D-Wave today announced its next generation “Advantage” quantum computer system. It’ll pack a whopping 5,000 qubits and myriad improvements to processing speed and power. And the Los Alamos National Laboratory in New Mexico will be among the first to have access.
According to a press release from D-Wave, the new Advantage system improves on the previous generation’s 2000Q model – which sports a paltry-by-comparison 2,048 qubits – in nearly every conceivable way:
Designed to speed the development of commercial quantum applications, the Advantage quantum system will power a new hardware and software platform that will accelerate and ease the delivery of quantum computing applications. Reflecting years of customer feedback, the platform captures users’ priorities and business requirements and will deliver significant performance gains and greater solution precision.
While the system’s new, it’s not the Los Alamos lab’s first D-Wave computer. Irene Qualters, associate laboratory director for simulation and computation at the lab, said her team was excited to work with the new system next year:
This is the third time we will have upgraded our D-Wave system. Each upgrade has enabled new research into developing quantum algorithms and new tools in support of Los Alamos’ national security mission.
In 2015, under the direction of the Obama administration, D-Wave and the Los Alamos lab began working together to explore quantum computing technology. Unlike the Manhattan Project, for which the lab was built, this research isn’t necessarily practical, at least not yet. The deal is a joint-study between the government and D-Wave that seeks to develop the technology that will, hopefully, lead to a universal quantum computer one day. The two groups are essentially working together to develop the first useful commercial algorithms, software, and hardware for quantum systems.
The difference between D-Wave’s computers and the ones that companies such as Google, Rigetti, and IBM are working on are a matter of more than just the number of qubits in use. Google, for example, recently let slip that it’d achieved ‘quantum supremacy’ with a 72-qubit machine. D-Wave’s 5,000-qubit system would be unfathomably powerful by the same standards.
But D-Wave’s quantum systems aren’t universal quantum computers, they’re designed from the ground up for a specific task: they only solve optimization problems. The 2000Q and Advantage systems work differently than Google’s Bristlecone and IBM’s Q which, theoretically, should be capable of processing any ‘quantum’ task.
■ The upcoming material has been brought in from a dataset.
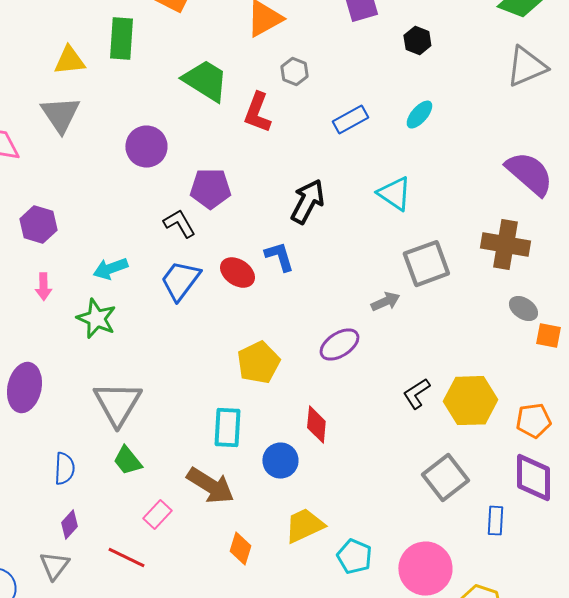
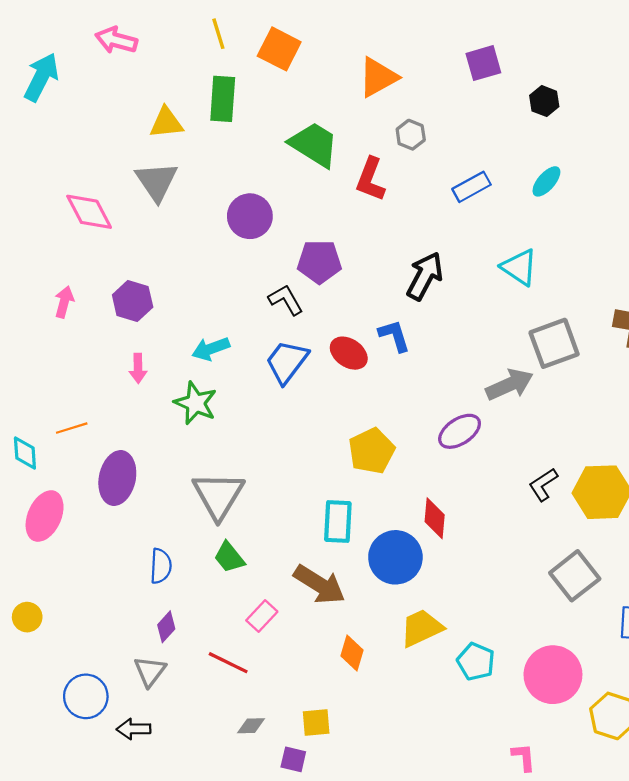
gray arrow: (385, 302) -> (510, 385), size x1.5
blue circle: (280, 461) -> (395, 557), size x1.4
At this point neither approach appears superior despite Google’s alleged claim of having achieved quantum supremacy. The reality is that all of these companies are years, maybe even decades away from developing a useful (let alone cost-effective) quantum computer.
But don’t let that spoil the news, the leap from 2,000 qubits to 5,000 is still a massive accomplishment. It’s been a great week for quantum computing breakthroughs!